I have been in the industry for over decade. I recorded my first demo in 2005, and I recorded an album of eight tracks in 2006 which got shelved. I released the First Impression mixtape in 2009. Few years later, I got featured on The Joe Spazm mixtape hosted by legendary DJ Jimmy Jatt. Independently, I have released 5 music videos, several singles and I teamed up with Teck-Zilla on two EPs – Raplogic and ART. I had to go on hiatus for two years to focus on serving my country as a National Youth Service Corp member and I worked as a creative director at a coworking space before The Mic Africa happened.
Africa.com: What are your thoughts about The Mic Africa being the first music competition and docu-series TV format born in Africa?
Honestly, this is the first of its kind. I’m aware of other music competitions, but The Mic Africa stood out for me. It blazed the trail as the first major Pan-African hip hop show. It’s beyond showcasing African talents. It’s also a window into the reality of creatives in the motherland. The story-telling was remarkable and the production of the show was world-class. I hope we win an Emmy for season 1. Kudos to Amp Global for doing an amazing job. It can only get bigger and better.
Africa.com: How did you get to join The Mic: Africa?
The show got to my notice through Buddha Blaze. He informed me about the competition and I shared the news with my fellow Nigerian rappers. He also encouraged me to register. I’m glad I did, because it eventually paid off.
Africa.com: What was the experience taking part in the Take Back the Mic Competition?
It was an amazing experience. There was always an element of surprise! Everyone that participated in the competition had something different they brought to the table. It felt like we were all in the same physical space even though the show was done virtually. I networked with other creatives across the continent and I got more fans from East Africa. It wasn’t easy campaigning for votes during the yuletide season. The final stage was really intense. I was super-excited when I discovered I won.
Africa.com: What are your plans now that you’ve won?

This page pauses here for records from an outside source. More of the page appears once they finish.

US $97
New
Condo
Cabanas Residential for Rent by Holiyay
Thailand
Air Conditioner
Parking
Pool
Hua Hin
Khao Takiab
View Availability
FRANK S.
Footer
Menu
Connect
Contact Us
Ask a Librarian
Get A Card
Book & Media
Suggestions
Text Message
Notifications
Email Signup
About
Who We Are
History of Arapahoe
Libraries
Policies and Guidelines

Winning a competition puts me at a point where I can be challenged. It means I have to keep getting better. Most people are watching and expecting me to justify why I won. Honestly, I’m only in a competition with myself right now. I’m focused on becoming a better version of Fecko. My fans should expect more music and great content from me. I also won’t relent on changing the narrative of my community and also changing the lives of people around me.
Africa.com:What advice would you give to someone considering auditioning for The Mic: Africa?

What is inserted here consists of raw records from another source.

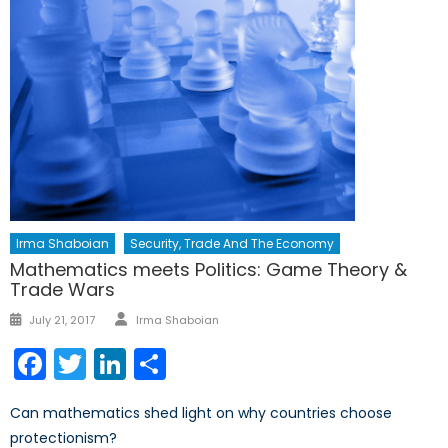
Irma Shaboian
Security, Trade And The Economy
Mathematics meets Politics: Game Theory &
Trade Wars
Author
Posted
July 21, 2017
Irma Shaboian
on
Facebook
Twitter
LinkedIn
Share
Can mathematics shed light on why countries choose
protectionism?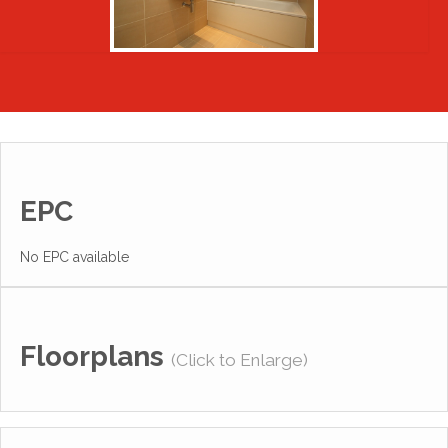
EPC
No EPC available
Floorplans
(Click to Enlarge)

My advice would be; have an original story, have a great team behind you and have a relatable brand identity. Aspiring contestants also need to be tech-savvy. Apart from having the talent, they also need to work hard. Hardwork beats talent when talent doesn’t work hard.
Africa.com: Do you think African music has changed the way the world sees Africa?
Absolutely, it has! The likes of Burna Boy and Wizkid are changing the perception about Africa on a global scale. Africa is the future and the world needs to gravitate towards positivity in the motherland.
Africa.com: Where do you see yourself headed in the next 5 years?
In the next five years, if aliens or an asteroid haven’t invaded our planet by then (Hahaha), I hope to become a global icon on the verge of changing the world.
Africa.com: If there were one thought that you want people to recall about you, what would that be?
I’m Limitless. I don’t like to be boxed.
Africa.com: What are you working on currently?
Working on some new singles, an EP and an album. I also have plans of producing a short-film and possibly a web-series.